Passage provided
* * * * * * *
How dwelling rights were acquired: After 1945 all rented apartments were seized from original owners, and the tenants legally acquired permanent dwelling rights. The former owners have kept apartments in which they lived. (The problem of those, who were expelled from their apartments, should be solved separately). So, the housing problem of most owners, as well as dwelling-right holders, was permanently solved by the then-effective laws. That must also be respected today according to the ratified Agreement on Succession Issues (Annex G). As the children grew up, some of the new families acquired new dwelling rights in new or empty apartments. The holders of the existing dwelling rights in "private occupied" apartments could not acquire dwelling rights in other apartments. Also, some of their children, as well as some of the original-owners' children, have not acquired new dwelling rights, although everybody had contributed to housing funds. The State should either return the paid-in amounts of money, or take them into account when apartments are bought. According to Resolution 1096, our dwelling rights should not be violated and a just material compensation should be given to original owners. The Croatian Constitution (1990.) does not require restitution of previously-seized property, but the Constitution is violated by seizing our property and ownership (i.e. our dwelling rights) in 1996! Legally and de facto, all the original owners of the seized apartments had permanently lost their ownership (i.e. almost-all owner's rights) regardless of the fact that some of them remained registered in the cadastral books. Our dwelling rights are our legally-acquired property and ownership.
* * * * * * *
Dataset records
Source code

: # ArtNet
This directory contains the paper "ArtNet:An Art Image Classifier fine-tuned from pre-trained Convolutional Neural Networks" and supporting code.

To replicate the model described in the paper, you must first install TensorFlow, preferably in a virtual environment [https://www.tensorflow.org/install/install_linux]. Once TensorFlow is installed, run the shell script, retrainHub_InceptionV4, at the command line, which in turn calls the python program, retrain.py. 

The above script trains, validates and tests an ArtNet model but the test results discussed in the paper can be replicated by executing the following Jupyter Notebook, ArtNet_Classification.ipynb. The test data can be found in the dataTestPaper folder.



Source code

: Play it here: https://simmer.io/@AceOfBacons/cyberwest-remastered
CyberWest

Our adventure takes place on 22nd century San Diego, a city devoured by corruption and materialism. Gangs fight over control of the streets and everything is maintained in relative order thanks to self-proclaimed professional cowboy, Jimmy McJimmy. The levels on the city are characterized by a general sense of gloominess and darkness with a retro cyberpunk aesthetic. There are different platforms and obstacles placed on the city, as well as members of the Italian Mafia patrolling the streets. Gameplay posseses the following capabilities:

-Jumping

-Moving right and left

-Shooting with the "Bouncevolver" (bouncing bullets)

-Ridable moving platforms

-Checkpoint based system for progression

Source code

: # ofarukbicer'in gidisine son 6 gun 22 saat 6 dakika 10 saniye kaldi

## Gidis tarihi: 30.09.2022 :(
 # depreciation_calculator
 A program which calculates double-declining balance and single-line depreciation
* * * * * * *
What this exercise asks
[1] Reproduce the part of the listing that starts at the line containing "## Gidis tarihi: 30.09.2022" and runs through the listing's final line, both included.
[2] Write what comes next in the passage on dwelling rights in seized apartments, picking up after its final sentence.

Answers per task
[1]
## Gidis tarihi: 30.09.2022 :(
 # depreciation_calculator
 A program which calculates double-declining balance and single-line depreciation

[2]
If you need further explanations about dwelling rights, property, ownership, etc., please send an e-mail to branko.soric@zg.htnet.hr However, regardless of such questions, it follows directly from the above-mentioned Annex G that our dwelling rights MUST BE RESPECTED, because they are our 90-percent OWNERSHIP ON THE APARTMENTS IN WHICH WE LIVE!

You can find more on http://soric-b.tripod.com/stan

CITIZENS, HELP US, BECAUSE BY DEFENDING OUR RIGHTS YOU ALSO DEFEND YOURS!


September, 2004.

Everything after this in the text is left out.